▸ WHAT THIS TASK INVOLVES:
In the data below, copy out the part that opens with the line containing "que l’éducation constitue le moyen" and closes with the line containing "il faudrait 2,7 planètes", substituting "misère" for "pauvreté" and leaving everything else unchanged.

▸ SOURCE DATA:
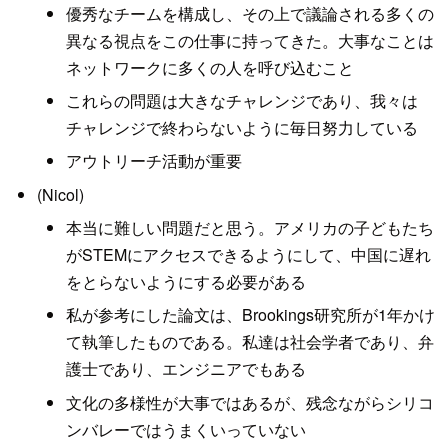
優秀なチームを構成し、その上で議論される多くの
異なる視点をこの仕事に持ってきた。大事なことは
ネットワークに多くの人を呼び込むこと
これらの問題は大きなチャレンジであり、我々は
チャレンジで終わらないように毎日努力している
アウトリーチ活動が重要
(Nicol)
本当に難しい問題だと思う。アメリカの子どもたち
がSTEMにアクセスできるようにして、中国に遅れ
をとらないようにする必要がある
私が参考にした論文は、Brookings研究所が1年かけ
て執筆したものである。私達は社会学者であり、弁
護士であり、エンジニアでもある
文化の多様性が大事ではあるが、残念ながらシリコ
ンバレーではうまくいっていない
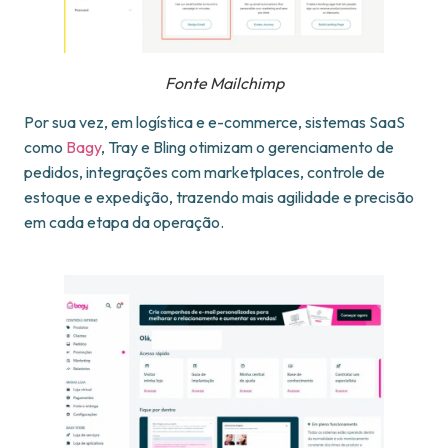
Fonte Mailchimp
Por sua vez, em logística e e-commerce, sistemas SaaS
como
Bagy
, Tray e Bling otimizam o gerenciamento de
pedidos, integrações com marketplaces, controle de
estoque e expedição, trazendo mais agilidade e precisão
em cada etapa da operação.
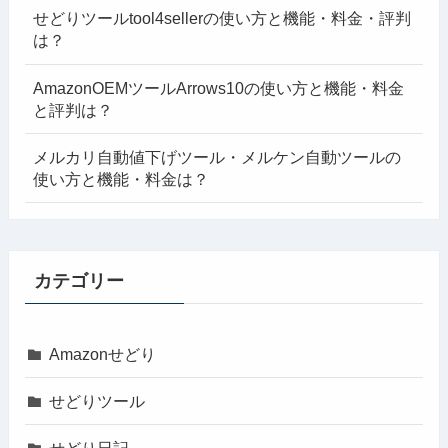
せどりツールtool4sellerの使い方と機能・料金・評判
は？
AmazonOEMツールArrows10の使い方と機能・料金
と評判は？
メルカリ自動値下げツール・メルケン自動ツールの
使い方と機能・料金は？
カテゴリー
Amazonせどり
せどりツール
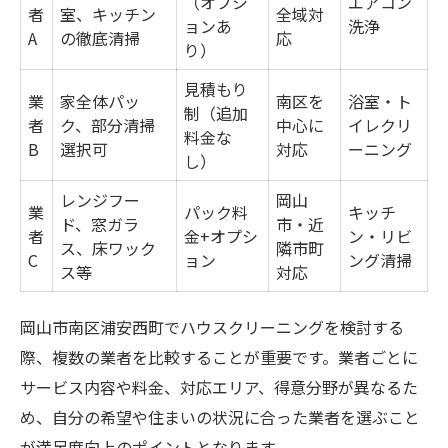
（オプシ
エアコン
者
室、キッチン
全域対
ョンあ
洗浄
A
の徹底清掃
応
り）
見積もり
業
家全体パッ
南区を
浴室・ト
制（追加
者
ク、部分清掃
中心に
イレクリ
料金な
B
選択可
対応
ーニング
し）
レンジフー
岡山
業
パック料
キッチ
ド、窓ガラ
市・近
者
金+オプシ
ン・リビ
ス、床ワック
隣市町
C
ョン
ング清掃
ス等
対応
岡山市南区浦安西町でハウスクリーニングを検討する
際、複数の業者を比較することが重要です。業者ごとに
サービス内容や料金、対応エリア、得意分野が異なるた
め、自分の希望や住まいの状況に合った業者を選ぶこと
が満足度向上のポイントとなります。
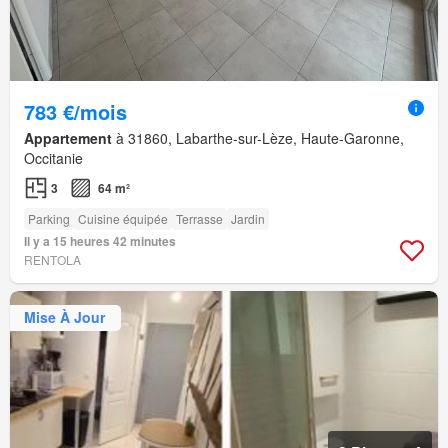
783 €/mois
Appartement
à 31860, Labarthe-sur-Lèze, Haute-Garonne,
Occitanie
3
64 m²
Parking
Cuisine équipée
Terrasse
Jardin
Il y a 15 heures 42 minutes
RENTOLA
Mise À Jour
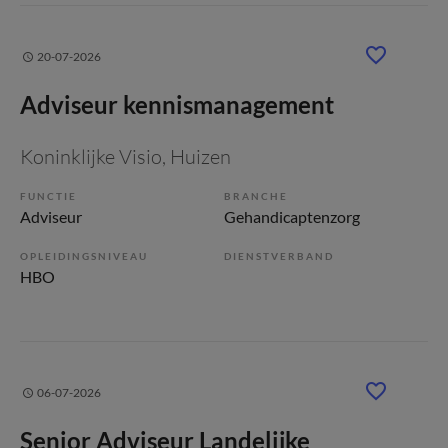
20-07-2026
Adviseur kennismanagement
Koninklijke Visio
, Huizen
FUNCTIE
BRANCHE
Adviseur
Gehandicaptenzorg
OPLEIDINGSNIVEAU
DIENSTVERBAND
HBO
06-07-2026
Senior Adviseur Landelijke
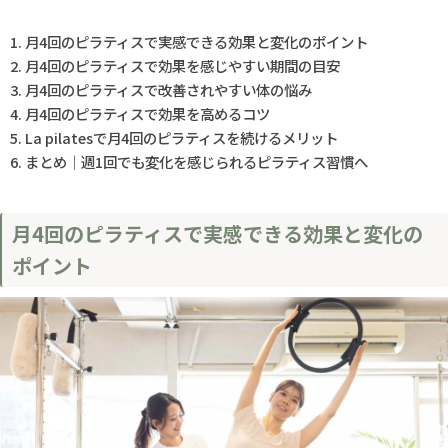
月4回のピラティスで実感できる効果と変化のポイント
月4回のピラティスで効果を感じやすい期間の目安
月4回のピラティスで改善されやすい体の悩み
月4回のピラティスで効果を高めるコツ
La pilatesで月4回のピラティスを続けるメリット
まとめ｜週1回でも変化を感じられるピラティス習慣へ
月4回のピラティスで実感できる効果と変化の
ポイント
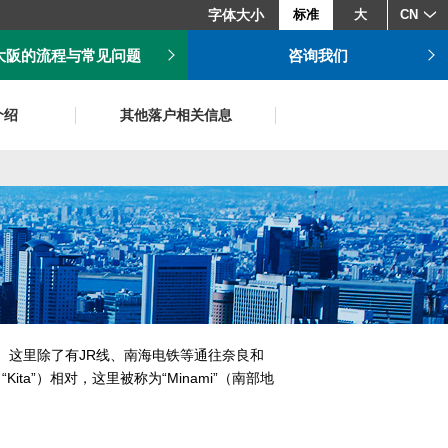
字体大小
标准
大
CN
大阪的流程与常见问题
咨询我们
介绍
其他落户相关信息
。这里除了有JR线、南海电铁等通往奈良和
ta”）相对，这里被称为“Minami”（南部地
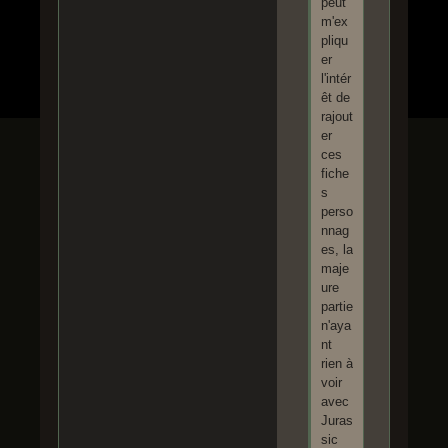
peut
m'ex
pliqu
er
l'intér
êt de
rajout
er
ces
fiche
s
perso
nnag
es, la
maje
ure
partie
n'aya
nt
rien à
voir
avec
Juras
sic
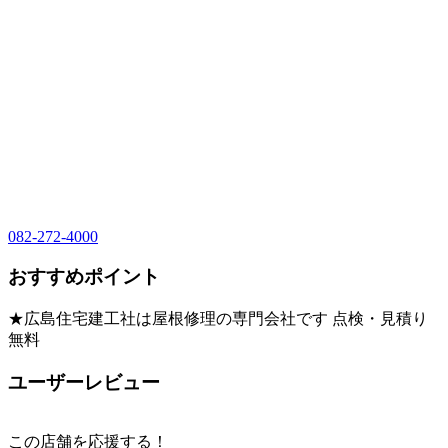
082-272-4000
おすすめポイント
★広島住宅建工社は屋根修理の専門会社です 点検・見積り
無料
ユーザーレビュー
この店舗を応援する！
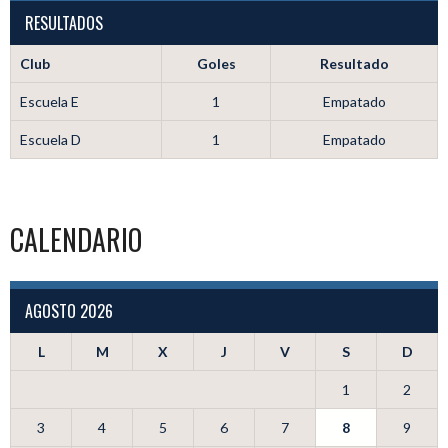
RESULTADOS
Club
Goles
Resultado
Escuela E
1
Empatado
Escuela D
1
Empatado
CALENDARIO
AGOSTO 2026
L
M
X
J
V
S
D
1
2
3
4
5
6
7
8
9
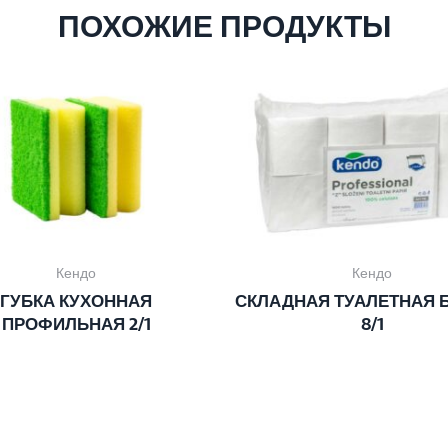
ПОХОЖИЕ ПРОДУКТЫ
Кендо
Кендо
ГУБКА КУХОННАЯ
СКЛАДНАЯ ТУАЛЕТНАЯ 
ПРОФИЛЬНАЯ 2/1
8/1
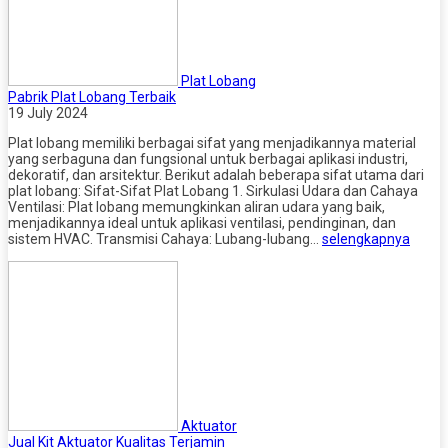
Plat Lobang
Pabrik Plat Lobang Terbaik
19 July 2024
Plat lobang memiliki berbagai sifat yang menjadikannya material
yang serbaguna dan fungsional untuk berbagai aplikasi industri,
dekoratif, dan arsitektur. Berikut adalah beberapa sifat utama dari
plat lobang: Sifat-Sifat Plat Lobang 1. Sirkulasi Udara dan Cahaya
Ventilasi: Plat lobang memungkinkan aliran udara yang baik,
menjadikannya ideal untuk aplikasi ventilasi, pendinginan, dan
sistem HVAC. Transmisi Cahaya: Lubang-lubang…
selengkapnya
Aktuator
Jual Kit Aktuator Kualitas Terjamin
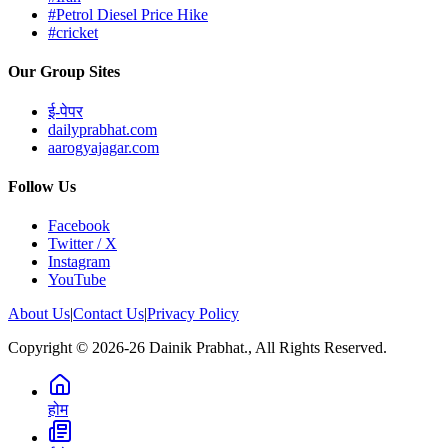
#Petrol Diesel Price Hike
#cricket
Our Group Sites
ई-पेपर
dailyprabhat.com
aarogyajagar.com
Follow Us
Facebook
Twitter / X
Instagram
YouTube
About Us
|
Contact Us
|
Privacy Policy
Copyright © 2026-26 Dainik Prabhat., All Rights Reserved.
होम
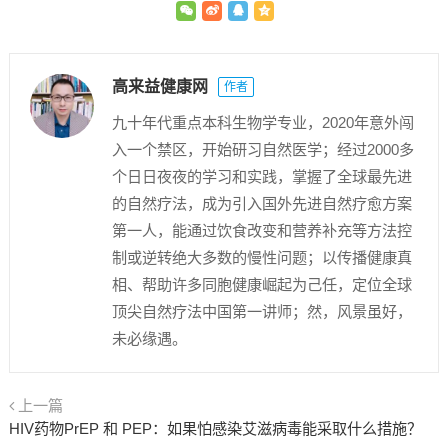
高来益健康网
作者
九十年代重点本科生物学专业，2020年意外闯
入一个禁区，开始研习自然医学；经过2000多
个日日夜夜的学习和实践，掌握了全球最先进
的自然疗法，成为引入国外先进自然疗愈方案
第一人，能通过饮食改变和营养补充等方法控
制或逆转绝大多数的慢性问题；以传播健康真
相、帮助许多同胞健康崛起为己任，定位全球
顶尖自然疗法中国第一讲师；然，风景虽好，
未必缘遇。
上一篇
HIV药物PrEP 和 PEP：如果怕感染艾滋病毒能采取什么措施？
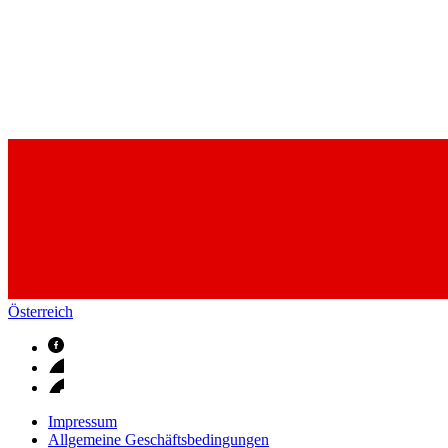
Österreich
Impressum
Allgemeine Geschäftsbedingungen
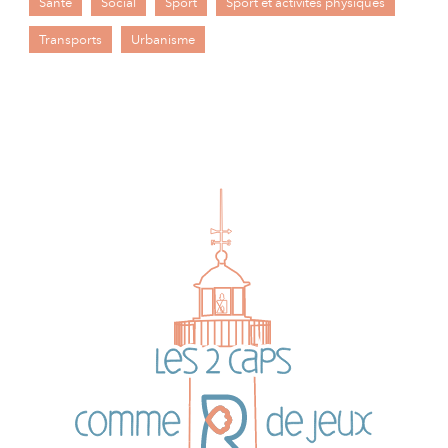
Santé
Social
Sport
Sport et activités physiques
Transports
Urbanisme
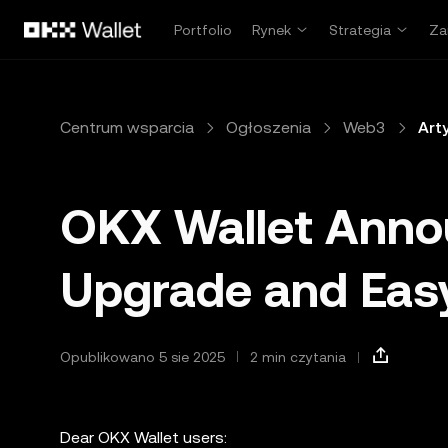
Przejdź do głównej treści
Portfolio
Rynek
Strategia
Za
Centrum wsparcia
Ogłoszenia
Web3
Art
OKX Wallet Anno
Upgrade and Eas
Opublikowano 5 sie 2025
2 min czytania
Dear OKX Wallet users:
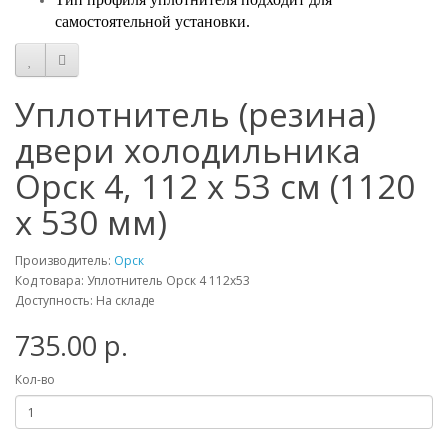
самостоятельной установки.
Уплотнитель (резина)
двери холодильника
Орск 4, 112 x 53 см (1120
x 530 мм)
Производитель:
Орск
Код товара: Уплотнитель Орск 4 112х53
Доступность: На складе
735.00 р.
Кол-во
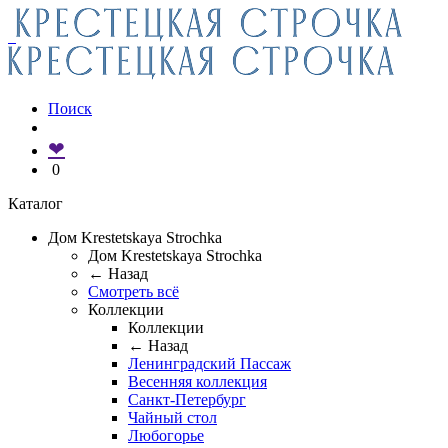
Поиск
❤
0
Каталог
Дом Krestetskaya Strochka
Дом Krestetskaya Strochka
← Назад
Смотреть всё
Коллекции
Коллекции
← Назад
Ленинградский Пассаж
Весенняя коллекция
Санкт-Петербург
Чайный стол
Любогорье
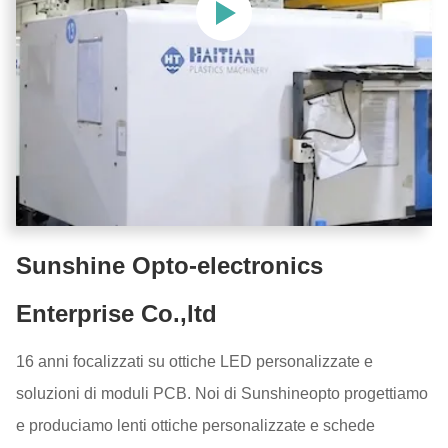
Sunshine Opto-electronics
Enterprise Co.,ltd
16 anni focalizzati su ottiche LED personalizzate e
soluzioni di moduli PCB. Noi di Sunshineopto progettiamo
e produciamo lenti ottiche personalizzate e schede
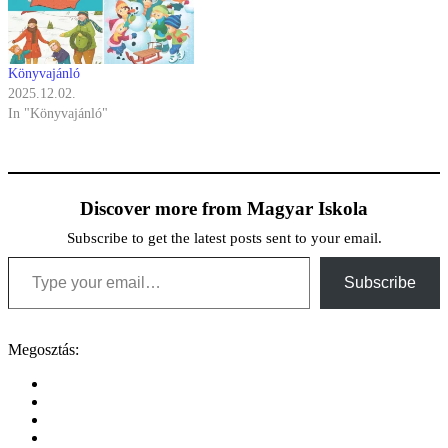
Könyvajánló
2025.12.02.
In "Könyvajánló"
Discover more from Magyar Iskola
Subscribe to get the latest posts sent to your email.
Type your email…
Subscribe
Megosztás:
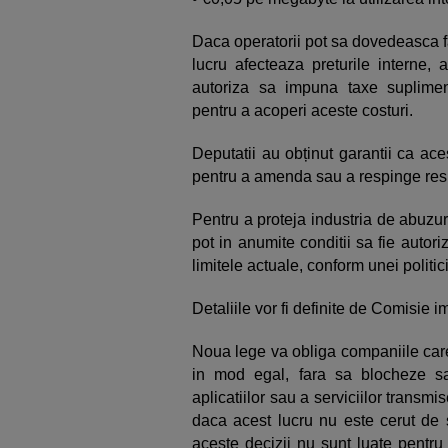
Daca operatorii pot sa dovedeasca fa
lucru afecteaza preturile interne, 
autoriza sa impuna taxe suplimen
pentru a acoperi aceste costuri.
Deputatii au obținut garantii ca ace
pentru a amenda sau a respinge res
Pentru a proteja industria de abuzur
pot in anumite conditii sa fie autor
limitele actuale, conform unei politic
Detaliile vor fi definite de Comisie 
Noua lege va obliga companiile care o
in mod egal, fara sa blocheze sau
aplicatiilor sau a serviciilor transmis
daca acest lucru nu este cerut de 
aceste decizii nu sunt luate pentru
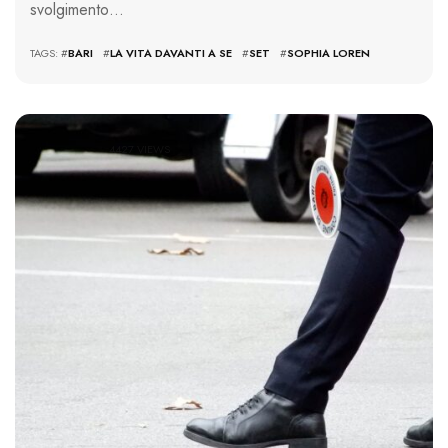
svolgimento…
TAGS: #
BARI
#
LA VITA DAVANTI A SE
#
SET
#
SOPHIA LOREN
4427 VIEWS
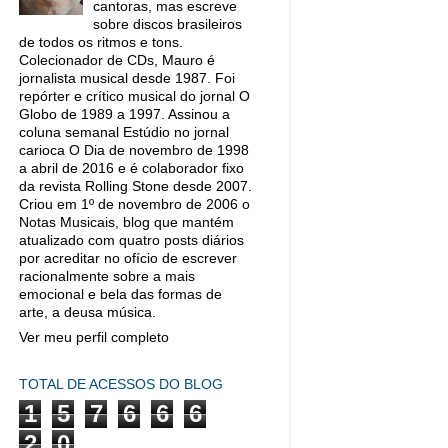
cantoras, mas escreve
sobre discos brasileiros
de todos os ritmos e tons.
Colecionador de CDs, Mauro é
jornalista musical desde 1987. Foi
repórter e crítico musical do jornal O
Globo de 1989 a 1997. Assinou a
coluna semanal Estúdio no jornal
carioca O Dia de novembro de 1998
a abril de 2016 e é colaborador fixo
da revista Rolling Stone desde 2007.
Criou em 1º de novembro de 2006 o
Notas Musicais, blog que mantém
atualizado com quatro posts diários
por acreditar no ofício de escrever
racionalmente sobre a mais
emocional e bela das formas de
arte, a deusa música.
Ver meu perfil completo
TOTAL DE ACESSOS DO BLOG
1
5
7
6
6
6
2
0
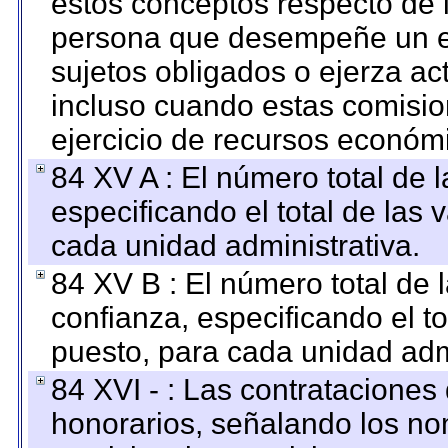
estos conceptos respecto de 
persona que desempeñe un em
sujetos obligados o ejerza ac
incluso cuando estas comisio
ejercicio de recursos económ
84 XV A : El número total de 
especificando el total de las 
cada unidad administrativa.
84 XV B : El número total de 
confianza, especificando el to
puesto, para cada unidad admi
84 XVI - : Las contrataciones
honorarios, señalando los no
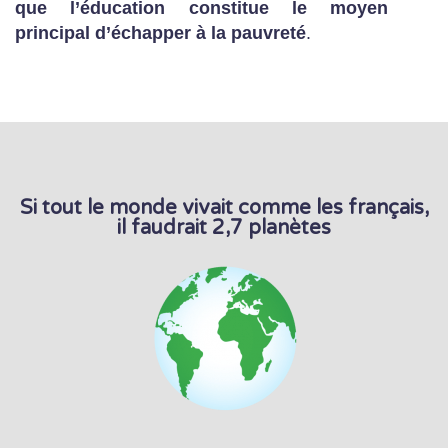
que l’éducation constitue le moyen
principal d’échapper à la pauvreté
.
Si tout le monde vivait comme les français,
il faudrait 2,7 planètes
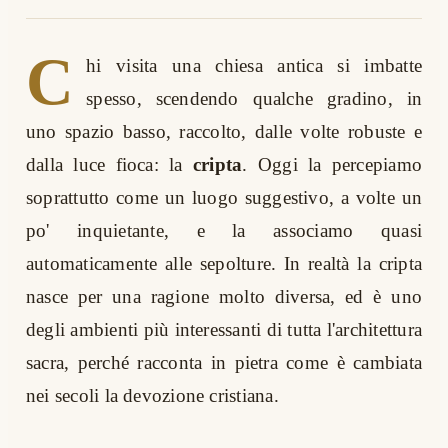
C
hi visita una chiesa antica si imbatte
spesso, scendendo qualche gradino, in
uno spazio basso, raccolto, dalle volte robuste e
dalla luce fioca: la
cripta
. Oggi la percepiamo
soprattutto come un luogo suggestivo, a volte un
po' inquietante, e la associamo quasi
automaticamente alle sepolture. In realtà la cripta
nasce per una ragione molto diversa, ed è uno
degli ambienti più interessanti di tutta l'architettura
sacra, perché racconta in pietra come è cambiata
nei secoli la devozione cristiana.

▸ THE ANSWER:
que l’éducation constitue le moyen
principal d’échapper à la misère
.
Si tout le monde vivait comme les français,
il faudrait 2,7 planètes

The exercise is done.